ED will dole out about $500 million in 2011, and $2 billion will be distributed in the next four years overall, according to the announcement.

“These funds will support programs that use proven or innovative strategies to prepare students for high-demand careers,” Biden said.

The Obama administration in October invited more than 100 community college decision makers to the White House’s first-ever Summit on Community Colleges, where top federal officials lauded two-year colleges as a bridge to jobs and four-year universities, and a way to lead the world in college graduates by 2020.

Education analysts said last year that the expansion of online classes at two-year colleges would be key in increasing community college enrollment.

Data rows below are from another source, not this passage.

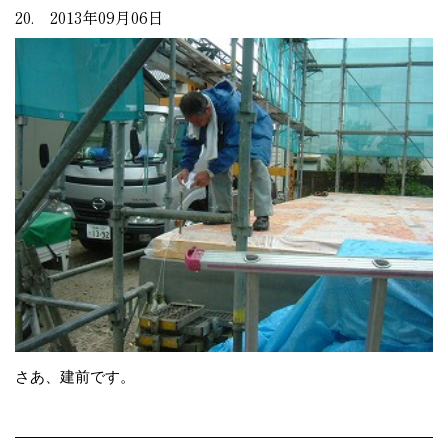
20. 2013年09月06日
さあ、建前です。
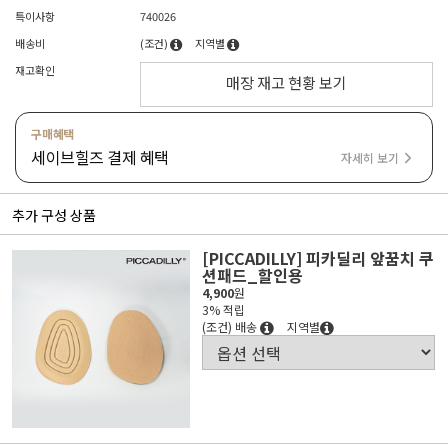
특이사항
740026
배송비
(조건)
지역별
재고확인
매장 재고 현황 보기
구매혜택
세이브힐즈 결제 혜택
자세히 보기
추가 구성 상품
[PICCADILLY] 피카딜리 앞꿈치 쿠
션패드_할인용
4,900
원
3% 적립
(조건) 배송
지역별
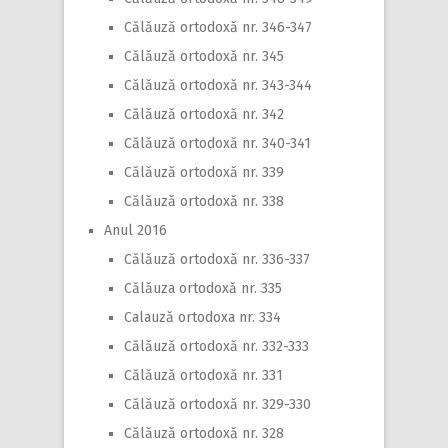
Călăuză ortodoxă nr. 346-347
Călăuză ortodoxă nr. 345
Călăuză ortodoxă nr. 343-344
Călăuză ortodoxă nr. 342
Călăuză ortodoxă nr. 340-341
Călăuză ortodoxă nr. 339
Călăuză ortodoxă nr. 338
Anul 2016
Călăuză ortodoxă nr. 336-337
Călăuza ortodoxă nr. 335
Calauză ortodoxa nr. 334
Călăuză ortodoxă nr. 332-333
Călăuză ortodoxă nr. 331
Călăuză ortodoxă nr. 329-330
Călăuză ortodoxă nr. 328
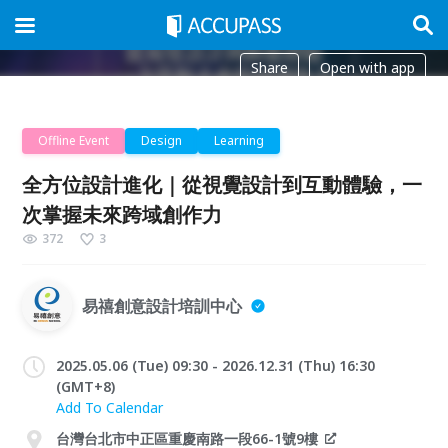
Share
Open with app
Offline Event
Design
Learning
全方位設計進化｜從視覺設計到互動體驗，一
次掌握未來跨域創作力
372
3
易禧創意設計培訓中心
2025.05.06 (Tue) 09:30 - 2026.12.31 (Thu) 16:30
(GMT+8)
Add To Calendar
台灣台北市中正區重慶南路一段66-1號9樓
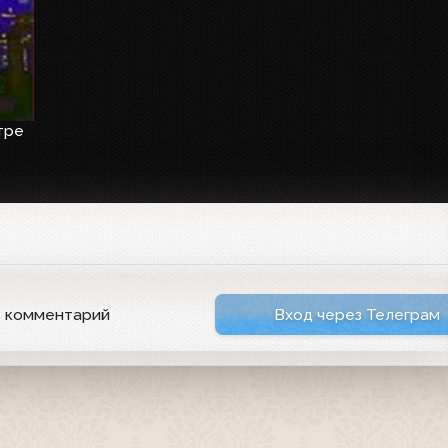
тре
ь комментарий
Вход через Телеграм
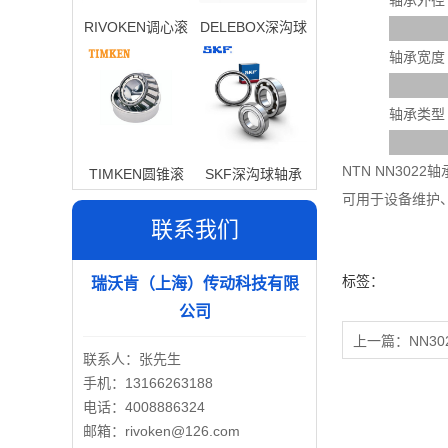
轴承外径
RIVOKEN调心滚
DELEBOX深沟球
子轴承
轴承
轴承宽度
轴承类型
NTN NN30
TIMKEN圆锥滚
SKF深沟球轴承
可用于设备维护
子轴承
联系我们
标签：
瑞沃肯（上海）传动科技有限
公司
上一篇：
NN30
联系人：张先生
手机：13166263188
电话：4008886324
邮箱：rivoken@126.com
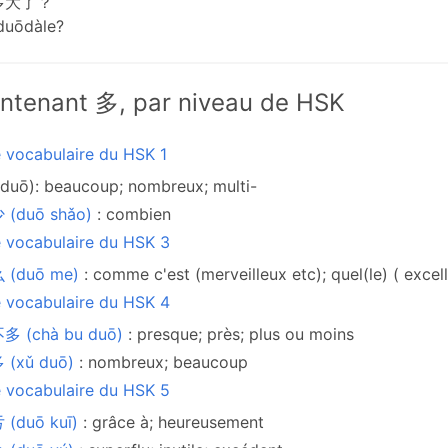
多大了？
 duōdàle?
ntenant 多, par niveau de HSK
e vocabulaire du HSK 1
duō): beaucoup; nombreux; multi-
 (duō shǎo)
: combien
e vocabulaire du HSK 3
 (duō me)
: comme c'est (merveilleux etc); quel(le) ( excell
e vocabulaire du HSK 4
多 (chà bu duō)
: presque; près; plus ou moins
 (xǔ duō)
: nombreux; beaucoup
e vocabulaire du HSK 5
 (duō kuī)
: grâce à; heureusement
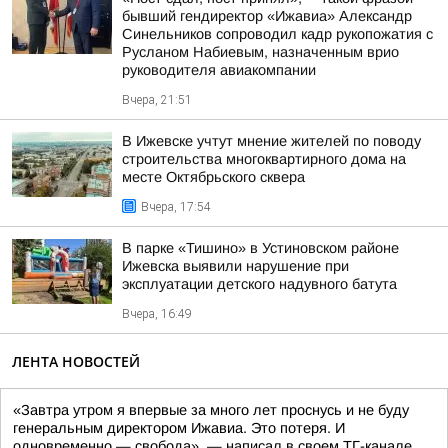
бывший гендиректор «Ижавиа» Александр
Синельников сопроводил кадр рукопожатия с
Русланом Набиевым, назначенным врио
руководителя авиакомпании
Вчера, 21:51
В Ижевске учтут мнение жителей по поводу
строительства многоквартирного дома на
месте Октябрьского сквера
Вчера, 17:54
В парке «Тишино» в Устиновском районе
Ижевска выявили нарушение при
эксплуатации детского надувного батута
Вчера, 16:49
ЛЕНТА НОВОСТЕЙ
«Завтра утром я впервые за много лет проснусь и не буду
генеральным директором Ижавиа. Это потеря. И
одновременно — свобода», — написал в своем ТГ-канале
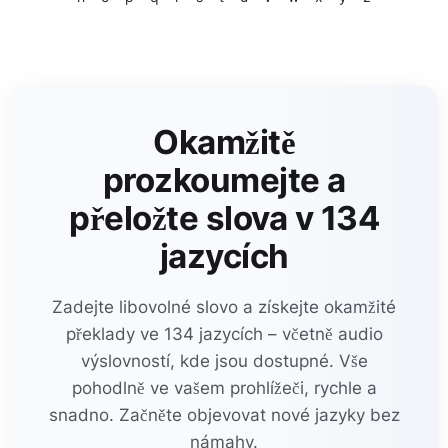
Okamžitě
prozkoumejte a
přeložte slova v 134
jazycích
Zadejte libovolné slovo a získejte okamžité
překlady ve 134 jazycích – včetně audio
výslovností, kde jsou dostupné. Vše
pohodlně ve vašem prohlížeči, rychle a
snadno. Začněte objevovat nové jazyky bez
námahy.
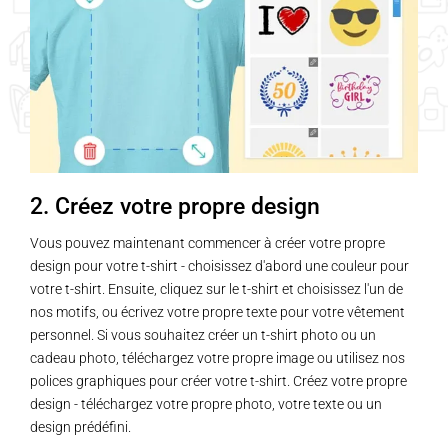
2. Créez votre propre design
Vous pouvez maintenant commencer à créer votre propre
design pour votre t-shirt - choisissez d'abord une couleur pour
votre t-shirt. Ensuite, cliquez sur le t-shirt et choisissez l'un de
nos motifs, ou écrivez votre propre texte pour votre vêtement
personnel. Si vous souhaitez créer un t-shirt photo ou un
cadeau photo, téléchargez votre propre image ou utilisez nos
polices graphiques pour créer votre t-shirt. Créez votre propre
design - téléchargez votre propre photo, votre texte ou un
design prédéfini.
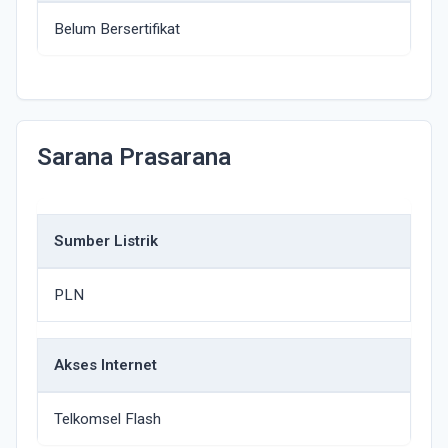
Belum Bersertifikat
Sarana Prasarana
Sumber Listrik
PLN
Akses Internet
Telkomsel Flash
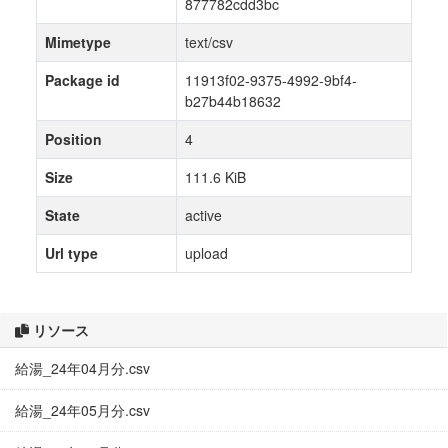
877782cdd3bc
Mimetype
text/csv
Package id
11913f02-9375-4992-9bf4-
b27b44b18632
Position
4
Size
111.6 KiB
State
active
Url type
upload
リソース
給湯_24年04月分.csv
給湯_24年05月分.csv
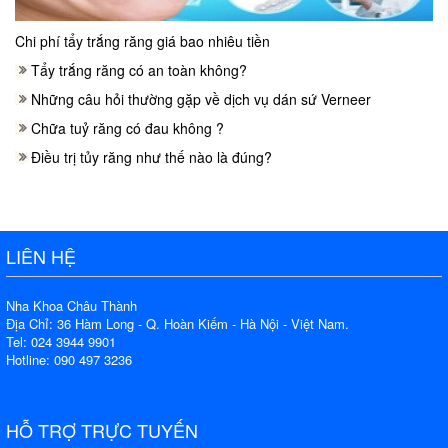
Chi phí tẩy trắng răng giá bao nhiêu tiền
Tẩy trắng răng có an toàn không?
Những câu hỏi thường gặp về dịch vụ dán sứ Verneer
Chữa tuỷ răng có đau không ?
Điều trị tủy răng như thế nào là đúng?
LIÊN HỆ
Nha Khoa Châu Thành
Địa Chỉ: 36 Hàm Long - Q. Hoàn Kiếm - Hà Nội - Việt Nam.
Tel: 024 3944 9901
Hotline: 090 497 3236
HỖ TRỢ TRỰC TUYẾN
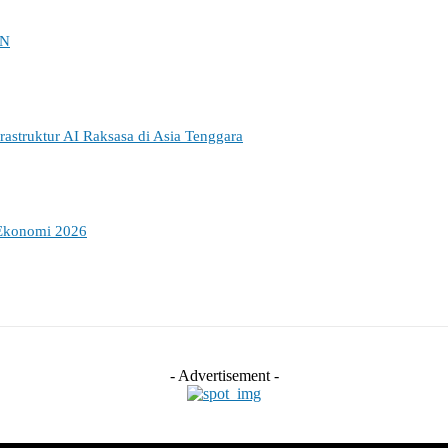
KN
struktur AI Raksasa di Asia Tenggara
 Ekonomi 2026
- Advertisement -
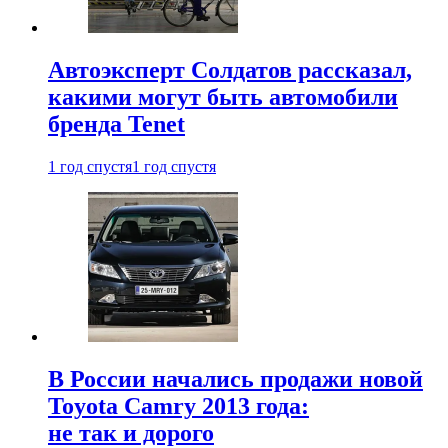
Автоэксперт Солдатов рассказал,
какими могут быть автомобили
бренда Tenet
1 год спустя
1 год спустя
В России начались продажи новой
Toyota Camry 2013 года:
не так и дорого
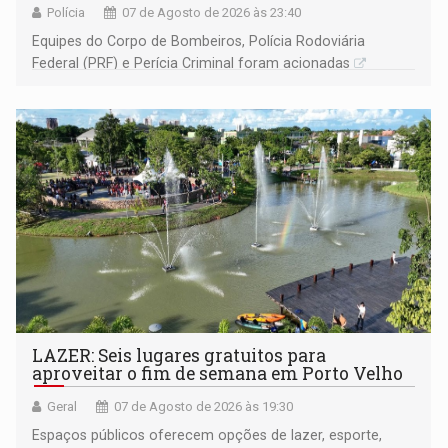
Polícia
07 de Agosto de 2026 às 23:40
Equipes do Corpo de Bombeiros, Polícia Rodoviária
Federal (PRF) e Perícia Criminal foram acionadas
LAZER: Seis lugares gratuitos para
aproveitar o fim de semana em Porto Velho
Geral
07 de Agosto de 2026 às 19:30
Espaços públicos oferecem opções de lazer, esporte,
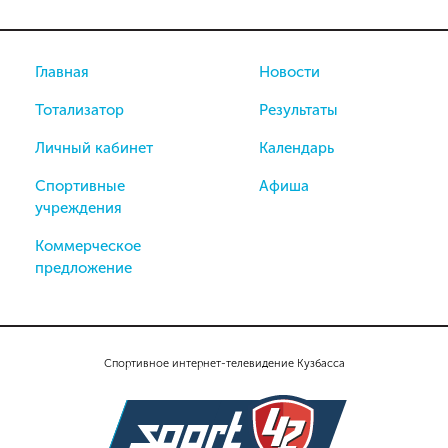
Главная
Новости
Тотализатор
Результаты
Личный кабинет
Календарь
Спортивные
Афиша
учреждения
Коммерческое
предложение
Спортивное интернет-телевидение Кузбасса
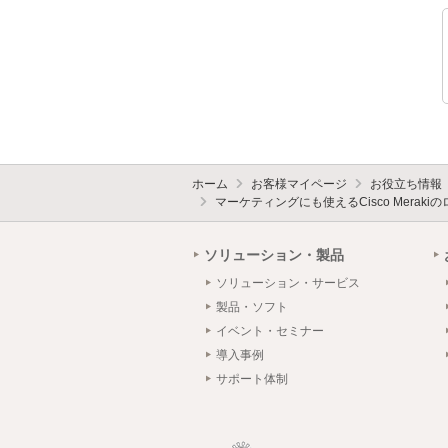
ホーム
お客様マイページ
お役立ち情報
マーケティングにも使えるCisco Merak
ソリューション・製品
ソリューション・サービス
製品・ソフト
イベント・セミナー
導入事例
サポート体制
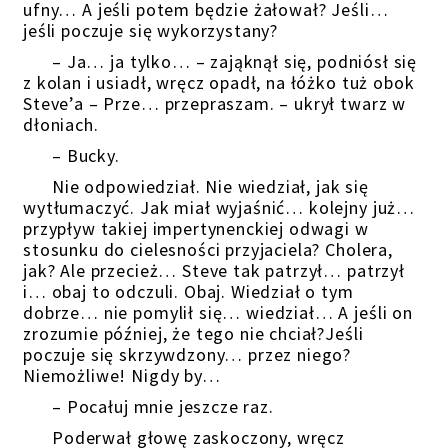
ufny… A jeśli potem będzie żałował? Jeśli…
jeśli poczuje się wykorzystany?
– Ja… ja tylko… – zająknął się, podniósł się
z kolan i usiadł, wręcz opadł, na łóżko tuż obok
Steve’a – Prze… przepraszam. – ukrył twarz w
dłoniach.
– Bucky.
Nie odpowiedział. Nie wiedział, jak się
wytłumaczyć. Jak miał wyjaśnić… kolejny już…
przypływ takiej impertynenckiej odwagi w
stosunku do cielesności przyjaciela? Cholera,
jak? Ale przecież… Steve tak patrzył… patrzył
i… obaj to odczuli. Obaj. Wiedział o tym
dobrze… nie pomylił się… wiedział… A jeśli on
zrozumie później, że tego nie chciał?Jeśli
poczuje się skrzywdzony… przez niego?
Niemożliwe! Nigdy by…
– Pocałuj mnie jeszcze raz.
Poderwał głowę zaskoczony, wręcz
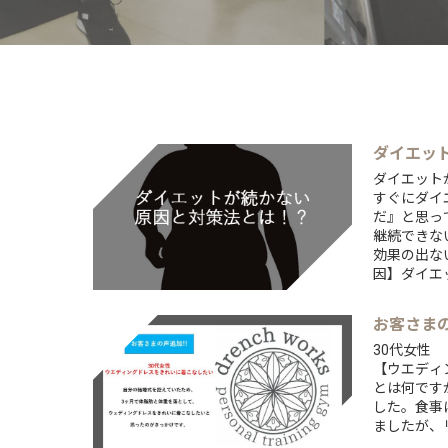
ダイエッ
ダイエット
すぐにダイ
だ』と思っ
継続できな
効果の出な
因】ダイエッ
お客さま
30代女性
【ウエディ
とは何です
した。食事
ましたが、リ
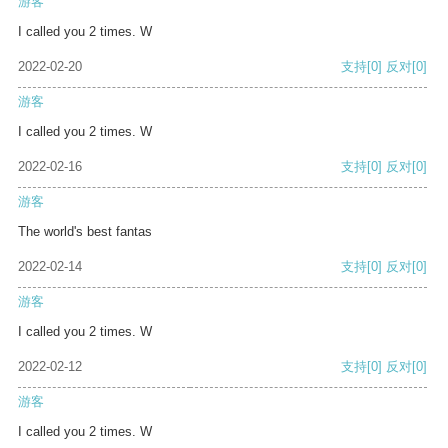
游客
I called you 2 times. W
2022-02-20
支持
[0]
反对
[0]
游客
I called you 2 times. W
2022-02-16
支持
[0]
反对
[0]
游客
The world's best fantas
2022-02-14
支持
[0]
反对
[0]
游客
I called you 2 times. W
2022-02-12
支持
[0]
反对
[0]
游客
I called you 2 times. W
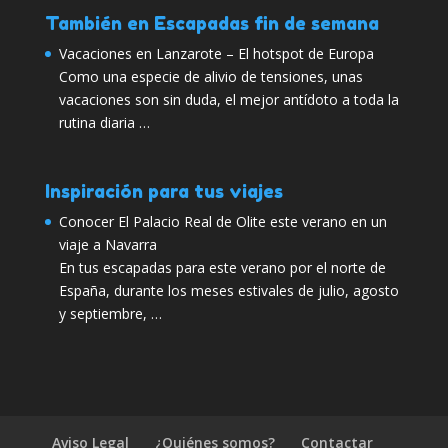
También en Escapadas fin de semana
Vacaciones en Lanzarote – El hotspot de Europa
Como una especie de alivio de tensiones, unas
vacaciones son sin duda, el mejor antídoto a toda la
rutina diaria …
Inspiración para tus viajes
Conocer El Palacio Real de Olite este verano en un
viaje a Navarra
En tus escapadas para este verano por el norte de
España, durante los meses estivales de julio, agosto
y septiembre, …
Aviso Legal
¿Quiénes somos?
Contactar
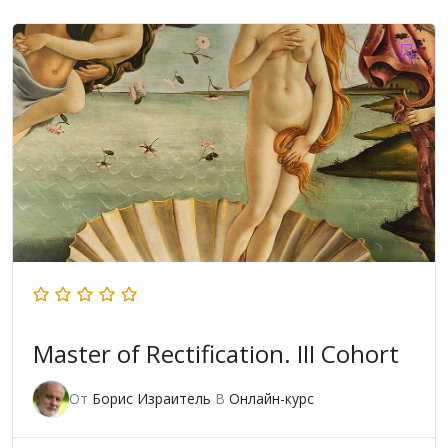
Master of Rectification. III Cohort
От
Борис Израитель
В
Онлайн-курс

Distance-learning enrollment in American community colleges jumped by 22 percent during the 2008-09 academic year, an increase fueled in part by an influx of nontraditional students who require the flexibility of online courses, according to a survey conducted by the Instructional Technology Council (ITC).

The ITC, which is affiliated with the American Association of Community Colleges (AACC), collected 226 responses from community colleges in its annual survey, “Trends in eLearning: Tracking the Impact of eLearning at Community Colleges,” which revealed the 2008-09 increase in online enrollment. Last year’s ITC survey reported an 11-percent uptick in web-based class enrollment at community colleges.